In the second photo, I’m wearing female clothes for about the first time in ten years. You can see my hips and waist and the shape of my legs; my neck looks longer, my whole body is a little slimmer and smaller. My arms are hidden, my shoulders are up, and my smile doesn’t reach my eyes. My head has a tilt to it, like appeasement. Female, but not happy about it.

It’s weird, what clothes can do.

[47] Make-up: It’s not just for girls.

Bit of hilarity I forgot to mention:

In pursuit of looking kinda-female-ish for my interview, I got my eyebrows waxed and eyelashes tinted. (I know.) It was this sort of three-for-one deal, where they offered to tint your eyebrows at the same time, too. But my eyebrows are already plenty tinted, so I took a friend along and she got her eyebrows waxed instead.

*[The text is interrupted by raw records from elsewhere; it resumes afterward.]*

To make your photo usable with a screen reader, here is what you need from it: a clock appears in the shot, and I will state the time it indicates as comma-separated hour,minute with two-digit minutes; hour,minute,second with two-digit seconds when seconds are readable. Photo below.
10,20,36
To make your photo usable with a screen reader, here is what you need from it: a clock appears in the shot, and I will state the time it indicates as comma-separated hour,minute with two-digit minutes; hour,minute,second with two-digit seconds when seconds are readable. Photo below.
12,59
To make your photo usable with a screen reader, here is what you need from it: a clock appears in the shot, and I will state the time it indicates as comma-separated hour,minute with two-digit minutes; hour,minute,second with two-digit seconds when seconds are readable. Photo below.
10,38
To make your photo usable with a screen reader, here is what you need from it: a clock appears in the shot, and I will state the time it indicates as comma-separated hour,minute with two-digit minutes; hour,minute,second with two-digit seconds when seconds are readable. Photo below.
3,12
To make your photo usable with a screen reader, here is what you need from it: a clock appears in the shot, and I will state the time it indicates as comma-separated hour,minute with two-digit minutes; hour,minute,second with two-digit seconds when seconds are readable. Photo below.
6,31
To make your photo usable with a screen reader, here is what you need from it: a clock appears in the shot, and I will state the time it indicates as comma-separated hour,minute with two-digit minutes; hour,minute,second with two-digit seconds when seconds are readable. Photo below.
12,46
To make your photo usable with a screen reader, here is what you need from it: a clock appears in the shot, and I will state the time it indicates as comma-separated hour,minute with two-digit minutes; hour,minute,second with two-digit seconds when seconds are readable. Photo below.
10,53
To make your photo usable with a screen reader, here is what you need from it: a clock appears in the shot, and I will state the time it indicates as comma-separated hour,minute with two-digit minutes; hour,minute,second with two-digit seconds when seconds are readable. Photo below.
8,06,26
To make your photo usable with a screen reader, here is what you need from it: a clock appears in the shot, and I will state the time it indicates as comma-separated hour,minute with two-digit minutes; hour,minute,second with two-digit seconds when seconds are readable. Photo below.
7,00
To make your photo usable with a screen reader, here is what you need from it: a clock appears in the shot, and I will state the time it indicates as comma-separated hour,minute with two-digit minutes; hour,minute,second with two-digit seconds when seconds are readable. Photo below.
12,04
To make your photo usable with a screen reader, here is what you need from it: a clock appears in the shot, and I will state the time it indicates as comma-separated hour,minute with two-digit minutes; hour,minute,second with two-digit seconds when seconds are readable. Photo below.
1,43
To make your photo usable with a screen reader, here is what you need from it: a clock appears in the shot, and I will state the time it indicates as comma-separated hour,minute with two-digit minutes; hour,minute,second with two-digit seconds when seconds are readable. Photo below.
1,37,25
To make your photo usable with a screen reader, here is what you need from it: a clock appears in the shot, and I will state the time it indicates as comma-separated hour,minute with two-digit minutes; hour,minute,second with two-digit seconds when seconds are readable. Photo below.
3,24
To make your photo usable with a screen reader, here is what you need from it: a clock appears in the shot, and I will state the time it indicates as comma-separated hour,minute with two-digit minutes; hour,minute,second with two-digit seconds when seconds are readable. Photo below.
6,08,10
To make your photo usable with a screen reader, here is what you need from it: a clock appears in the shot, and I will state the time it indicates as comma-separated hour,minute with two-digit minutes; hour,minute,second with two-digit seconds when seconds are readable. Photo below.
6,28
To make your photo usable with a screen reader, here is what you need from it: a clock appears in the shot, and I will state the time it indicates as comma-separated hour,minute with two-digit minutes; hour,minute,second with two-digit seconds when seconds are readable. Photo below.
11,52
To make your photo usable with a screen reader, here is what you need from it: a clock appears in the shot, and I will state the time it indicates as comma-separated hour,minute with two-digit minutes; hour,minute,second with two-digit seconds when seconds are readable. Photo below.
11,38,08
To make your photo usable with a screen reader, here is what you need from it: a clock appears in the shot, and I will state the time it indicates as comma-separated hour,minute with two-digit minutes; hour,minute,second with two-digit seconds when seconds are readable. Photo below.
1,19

I’ve never had my eyelashes tinted before, so I had no idea what to expect. But it turns out it’s pretty easy. They just stick some moist, protective cotton (cotton-ish thing? I have no idea) under your eyes, make you close your eyes, then paint dye all over your lashes and throw another protective cottony-whatever over the top of that. And then you sit for fifteen minutes, trying not to blink.

If you have a nice make up artist, she’ll take this opportunity to talk to you.

First thing my make-up artist said: “Y’know, not many guys have this done. But I think it’s awesome. I used to do my boyfriend’s eyelashes all the time.”

“I fancied a change?” I said vaguely, flat on my back and determined not to fluster the woman dyeing my eyes.

“Great!” she enthused. “I think this’ll really make your eyes pop.”

Well, wahey.

Then she left me alone and went to talk to my friend. Apparently, the conversation went something like this:

Make-up lady: “So, have you known him long?”

Friend: (without missing a beat) “Oh sure, he’s been my best mate since college.”

Make-up lady: “Awww!”

I’m just guessing, but I’ll bet she thought I was fabulously gay. Which is half-accurate. And she was right — dyed eyelashes really do make my eyes pop.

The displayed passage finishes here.